On Wednesday, Santander Consumer had raised its expectations for the offering from earlier estimates of 65 million shares at a price of $22 to $24 each. The revised price range was $24 to $25 a share.
Shares of Santander rose about 8 percent by midday before coming down at the close of trading.
Santander Consumer’s growth strategy, and particularly a new arrangement with Chrysler, may have helped drive the stock up on Thursday. In February, Santander paid Chrysler $150 million to become the carmaker’s preferred provider for the next decade.
“We anticipated that the Santander Consumer USA offering would be well-received insofar as the company has a very real growth driver in its relationship with Chrysler,” said Mark Palmer, an analyst with BTIG.
The company has also raised the percentage of its business that comes from more creditworthy borrowers. From May 1 through Sept. 30, the company reported that 30 percent of its retail installment contract originations were to prime borrowers, compared with 14 percent in 2012, according to a regulatory filing on Wednesday.
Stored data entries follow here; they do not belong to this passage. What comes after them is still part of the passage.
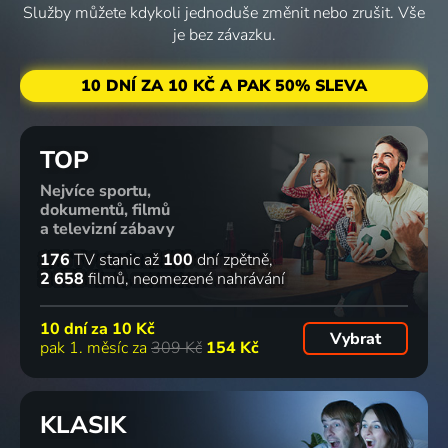
Zprávy
Služby můžete kdykoli jednoduše změnit nebo zrušit. Vše
294 dílů
120 dílů
10 dílů
24 dílů
je bez závazku.
10 DNÍ ZA 10 KČ A PAK 50% SLEVA
Počasie
Zprávičky
Pozor vlak
Svet :24
2026 | Počasí, Zprávy
Dětem, Zprávy
Zprávy
2026 | Zprávy
TOP
Nejvíce sportu,
11 dílů
63 dílů
108 dílů
209 dílů
dokumentů, filmů
a televizní zábavy
176
TV stanic
až
100
dní zpětně
Polední
Zajímavosti
Ranné
Správy :24
2 658
filmů
neomezené nahrávání
Sportovní
z regionů
správy
2026 | Zprávy
noviny
Zprávy
2026 | Zprávy
10 dní za
10 Kč
Sport, Zprávy
Vybrat
pak 1. měsíc za
309 Kč
154 Kč
38 dílů
112 dílů
6 dílů
30 dílů
KLASIK
Z
Aktuálne
CNN This
Interview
“Through Chrysler Capital and other relationships, we have been increasing, and expect to continue to increase, the proportion of loans and leases that we originate to finance consumer purchases of new automobiles and, by extension, to prime consumers,” the company said in the filing.
Santander Consumer also plans to offer competitive financing to subprime borrowers at Chrysler dealerships.
“We felt like the new car market was underserved in terms of access to credit for subprime borrowers, and we have worked with Chrysler to bring the cost of financing for subprime borrowers down,” said Thomas G. Dundon, Santander Consumer’s chief executive.